Using a Distance Sensor to Detect Deviations in a Planar Surface

TL;DR

This paper presents a novel method using raw time-of-flight sensor data and Gaussian mixture models to detect deviations on planar surfaces, improving obstacle detection for mobile robots.

Contribution

It introduces a new approach that leverages raw sensor data and probabilistic modeling to identify surface deviations, outperforming traditional distance-based methods.

Findings

Raw data-based method outperforms baseline distance-only approaches.

Effective detection of various surface deviations across multiple scenarios.

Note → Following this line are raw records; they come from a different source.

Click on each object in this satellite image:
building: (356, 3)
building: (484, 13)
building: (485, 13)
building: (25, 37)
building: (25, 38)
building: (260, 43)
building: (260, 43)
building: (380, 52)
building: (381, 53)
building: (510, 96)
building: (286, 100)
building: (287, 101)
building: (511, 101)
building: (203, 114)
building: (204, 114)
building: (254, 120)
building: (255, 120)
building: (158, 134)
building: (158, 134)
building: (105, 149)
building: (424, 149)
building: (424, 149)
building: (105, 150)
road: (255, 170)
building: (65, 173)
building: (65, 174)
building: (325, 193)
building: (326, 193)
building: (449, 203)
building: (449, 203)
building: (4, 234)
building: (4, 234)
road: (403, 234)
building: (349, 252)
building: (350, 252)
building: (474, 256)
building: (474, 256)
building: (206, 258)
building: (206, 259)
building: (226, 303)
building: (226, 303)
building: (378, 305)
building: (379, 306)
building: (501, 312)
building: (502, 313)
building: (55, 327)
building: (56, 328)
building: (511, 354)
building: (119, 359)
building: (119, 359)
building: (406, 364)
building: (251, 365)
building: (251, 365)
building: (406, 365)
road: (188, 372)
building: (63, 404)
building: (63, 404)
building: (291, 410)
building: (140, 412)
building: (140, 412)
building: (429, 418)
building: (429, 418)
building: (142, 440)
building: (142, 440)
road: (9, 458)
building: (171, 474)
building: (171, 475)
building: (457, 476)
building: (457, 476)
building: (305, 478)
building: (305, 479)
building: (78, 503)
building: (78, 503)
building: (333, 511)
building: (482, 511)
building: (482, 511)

Enables robust obstacle and cliff avoidance in robotic applications.

Abstract

We investigate methods for determining if a planar surface contains geometric deviations (e.g., protrusions, objects, divots, or cliffs) using only an instantaneous measurement from a miniature optical time-of-flight sensor. The key to our method is to utilize the entirety of information encoded in raw time-of-flight data captured by off-the-shelf distance sensors. We provide an analysis of the problem in which we identify the key ambiguity between geometry and surface photometrics. To overcome this challenging ambiguity, we fit a Gaussian mixture model to a small dataset of planar surface measurements. This model implicitly captures the expected geometry and distribution of photometrics of the planar surface and is used to identify measurements that are likely to contain deviations. We characterize our method on a variety of surfaces and planar deviations across a range of scenarios. We find that our method utilizing raw time-of-flight data outperforms baselines which use only derived distance estimates. We build an example application in which our method enables mobile robot obstacle and cliff avoidance over a wide field-of-view.